**EXTRACTED RECORDS**
---

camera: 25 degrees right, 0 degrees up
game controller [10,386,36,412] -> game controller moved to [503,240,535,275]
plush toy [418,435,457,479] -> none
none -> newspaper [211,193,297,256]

---

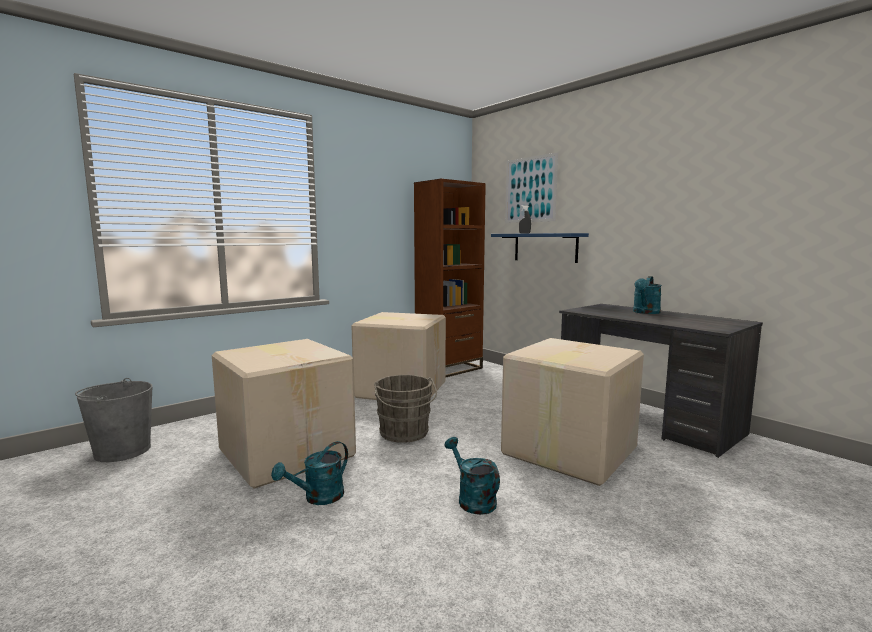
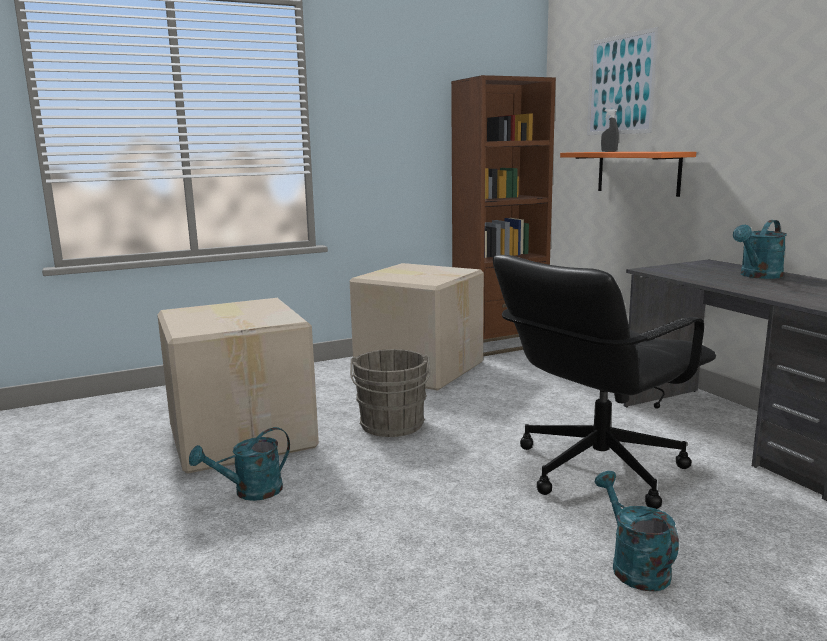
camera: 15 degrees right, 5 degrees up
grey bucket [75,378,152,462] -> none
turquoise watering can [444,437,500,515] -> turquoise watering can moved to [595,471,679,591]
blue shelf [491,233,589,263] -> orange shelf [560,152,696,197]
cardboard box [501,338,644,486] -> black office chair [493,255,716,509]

---

**REQUIREMENT**
Copy the stretch of the records above that runs from the line with "blue shelf [491,233,589,263]" through the line with "cardboard box [501,338,644,486]". Both end lines belong in the copy, and nothing else does.

**PROBLEM SOLUTION**
blue shelf [491,233,589,263] -> orange shelf [560,152,696,197]
cardboard box [501,338,644,486] -> black office chair [493,255,716,509]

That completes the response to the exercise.